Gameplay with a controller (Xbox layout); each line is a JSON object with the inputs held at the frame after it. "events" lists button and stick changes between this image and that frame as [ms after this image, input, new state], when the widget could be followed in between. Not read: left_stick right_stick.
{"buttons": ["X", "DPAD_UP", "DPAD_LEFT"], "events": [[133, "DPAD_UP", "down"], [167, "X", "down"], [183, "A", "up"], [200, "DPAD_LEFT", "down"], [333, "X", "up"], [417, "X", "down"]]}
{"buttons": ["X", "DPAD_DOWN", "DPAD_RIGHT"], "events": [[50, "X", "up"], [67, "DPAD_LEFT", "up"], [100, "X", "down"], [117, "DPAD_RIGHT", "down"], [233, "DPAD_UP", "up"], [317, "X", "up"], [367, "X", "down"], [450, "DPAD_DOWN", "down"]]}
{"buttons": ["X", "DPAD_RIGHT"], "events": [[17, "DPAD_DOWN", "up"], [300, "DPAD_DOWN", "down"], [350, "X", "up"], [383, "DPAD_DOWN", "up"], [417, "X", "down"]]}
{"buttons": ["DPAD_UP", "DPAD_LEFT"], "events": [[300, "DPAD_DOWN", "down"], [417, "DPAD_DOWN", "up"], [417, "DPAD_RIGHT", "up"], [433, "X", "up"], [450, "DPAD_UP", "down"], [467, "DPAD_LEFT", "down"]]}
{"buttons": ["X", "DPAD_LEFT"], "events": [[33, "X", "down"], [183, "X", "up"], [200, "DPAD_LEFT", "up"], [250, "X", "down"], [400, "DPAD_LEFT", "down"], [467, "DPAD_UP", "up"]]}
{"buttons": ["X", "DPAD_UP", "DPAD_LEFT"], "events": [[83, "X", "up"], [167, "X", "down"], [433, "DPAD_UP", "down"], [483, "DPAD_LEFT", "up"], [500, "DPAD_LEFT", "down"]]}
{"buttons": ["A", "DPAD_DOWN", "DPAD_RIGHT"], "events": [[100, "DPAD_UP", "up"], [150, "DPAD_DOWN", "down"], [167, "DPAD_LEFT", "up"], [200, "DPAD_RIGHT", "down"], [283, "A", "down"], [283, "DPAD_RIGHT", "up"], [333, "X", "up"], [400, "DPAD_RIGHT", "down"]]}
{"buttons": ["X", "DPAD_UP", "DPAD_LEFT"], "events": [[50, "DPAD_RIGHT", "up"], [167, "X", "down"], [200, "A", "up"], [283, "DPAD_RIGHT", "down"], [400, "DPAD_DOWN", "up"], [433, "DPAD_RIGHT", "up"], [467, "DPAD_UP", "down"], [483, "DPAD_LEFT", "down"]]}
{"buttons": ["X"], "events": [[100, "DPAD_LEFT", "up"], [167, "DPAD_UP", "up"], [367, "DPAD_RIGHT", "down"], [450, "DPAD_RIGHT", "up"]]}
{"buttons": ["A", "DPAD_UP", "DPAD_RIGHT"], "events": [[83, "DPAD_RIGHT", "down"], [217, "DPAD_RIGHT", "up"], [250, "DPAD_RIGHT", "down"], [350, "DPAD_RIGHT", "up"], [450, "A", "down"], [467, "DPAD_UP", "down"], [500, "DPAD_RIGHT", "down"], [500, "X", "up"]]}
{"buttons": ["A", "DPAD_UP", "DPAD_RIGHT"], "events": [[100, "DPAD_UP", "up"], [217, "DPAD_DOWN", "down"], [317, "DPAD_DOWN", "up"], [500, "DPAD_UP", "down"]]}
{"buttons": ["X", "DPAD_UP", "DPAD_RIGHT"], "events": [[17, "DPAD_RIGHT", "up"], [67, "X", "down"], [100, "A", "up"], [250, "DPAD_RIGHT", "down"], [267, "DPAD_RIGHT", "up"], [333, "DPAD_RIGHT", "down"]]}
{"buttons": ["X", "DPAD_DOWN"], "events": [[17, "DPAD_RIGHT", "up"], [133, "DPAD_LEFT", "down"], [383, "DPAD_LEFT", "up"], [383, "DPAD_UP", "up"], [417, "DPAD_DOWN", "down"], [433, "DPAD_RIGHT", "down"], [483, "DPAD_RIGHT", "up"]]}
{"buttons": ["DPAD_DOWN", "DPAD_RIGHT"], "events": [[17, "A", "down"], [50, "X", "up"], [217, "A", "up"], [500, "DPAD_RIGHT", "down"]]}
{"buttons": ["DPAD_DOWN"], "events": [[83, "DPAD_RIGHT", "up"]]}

-=-=-=-=-

The data should be printed again exactly, line for line.

Gameplay with a controller (Xbox layout); each line is a JSON object with the inputs held at the frame after it. "events" lists button and stick changes between this image and that frame as [ms after this image, input, new state], when the widget could be followed in between. Not read: left_stick right_stick.
{"buttons": ["X", "DPAD_UP", "DPAD_LEFT"], "events": [[133, "DPAD_UP", "down"], [167, "X", "down"], [183, "A", "up"], [200, "DPAD_LEFT", "down"], [333, "X", "up"], [417, "X", "down"]]}
{"buttons": ["X", "DPAD_DOWN", "DPAD_RIGHT"], "events": [[50, "X", "up"], [67, "DPAD_LEFT", "up"], [100, "X", "down"], [117, "DPAD_RIGHT", "down"], [233, "DPAD_UP", "up"], [317, "X", "up"], [367, "X", "down"], [450, "DPAD_DOWN", "down"]]}
{"buttons": ["X", "DPAD_RIGHT"], "events": [[17, "DPAD_DOWN", "up"], [300, "DPAD_DOWN", "down"], [350, "X", "up"], [383, "DPAD_DOWN", "up"], [417, "X", "down"]]}
{"buttons": ["DPAD_UP", "DPAD_LEFT"], "events": [[300, "DPAD_DOWN", "down"], [417, "DPAD_DOWN", "up"], [417, "DPAD_RIGHT", "up"], [433, "X", "up"], [450, "DPAD_UP", "down"], [467, "DPAD_LEFT", "down"]]}
{"buttons": ["X", "DPAD_LEFT"], "events": [[33, "X", "down"], [183, "X", "up"], [200, "DPAD_LEFT", "up"], [250, "X", "down"], [400, "DPAD_LEFT", "down"], [467, "DPAD_UP", "up"]]}
{"buttons": ["X", "DPAD_UP", "DPAD_LEFT"], "events": [[83, "X", "up"], [167, "X", "down"], [433, "DPAD_UP", "down"], [483, "DPAD_LEFT", "up"], [500, "DPAD_LEFT", "down"]]}
{"buttons": ["A", "DPAD_DOWN", "DPAD_RIGHT"], "events": [[100, "DPAD_UP", "up"], [150, "DPAD_DOWN", "down"], [167, "DPAD_LEFT", "up"], [200, "DPAD_RIGHT", "down"], [283, "A", "down"], [283, "DPAD_RIGHT", "up"], [333, "X", "up"], [400, "DPAD_RIGHT", "down"]]}
{"buttons": ["X", "DPAD_UP", "DPAD_LEFT"], "events": [[50, "DPAD_RIGHT", "up"], [167, "X", "down"], [200, "A", "up"], [283, "DPAD_RIGHT", "down"], [400, "DPAD_DOWN", "up"], [433, "DPAD_RIGHT", "up"], [467, "DPAD_UP", "down"], [483, "DPAD_LEFT", "down"]]}
{"buttons": ["X"], "events": [[100, "DPAD_LEFT", "up"], [167, "DPAD_UP", "up"], [367, "DPAD_RIGHT", "down"], [450, "DPAD_RIGHT", "up"]]}
{"buttons": ["A", "DPAD_UP", "DPAD_RIGHT"], "events": [[83, "DPAD_RIGHT", "down"], [217, "DPAD_RIGHT", "up"], [250, "DPAD_RIGHT", "down"], [350, "DPAD_RIGHT", "up"], [450, "A", "down"], [467, "DPAD_UP", "down"], [500, "DPAD_RIGHT", "down"], [500, "X", "up"]]}
{"buttons": ["A", "DPAD_UP", "DPAD_RIGHT"], "events": [[100, "DPAD_UP", "up"], [217, "DPAD_DOWN", "down"], [317, "DPAD_DOWN", "up"], [500, "DPAD_UP", "down"]]}
{"buttons": ["X", "DPAD_UP", "DPAD_RIGHT"], "events": [[17, "DPAD_RIGHT", "up"], [67, "X", "down"], [100, "A", "up"], [250, "DPAD_RIGHT", "down"], [267, "DPAD_RIGHT", "up"], [333, "DPAD_RIGHT", "down"]]}
{"buttons": ["X", "DPAD_DOWN"], "events": [[17, "DPAD_RIGHT", "up"], [133, "DPAD_LEFT", "down"], [383, "DPAD_LEFT", "up"], [383, "DPAD_UP", "up"], [417, "DPAD_DOWN", "down"], [433, "DPAD_RIGHT", "down"], [483, "DPAD_RIGHT", "up"]]}
{"buttons": ["DPAD_DOWN", "DPAD_RIGHT"], "events": [[17, "A", "down"], [50, "X", "up"], [217, "A", "up"], [500, "DPAD_RIGHT", "down"]]}
{"buttons": ["DPAD_DOWN"], "events": [[83, "DPAD_RIGHT", "up"]]}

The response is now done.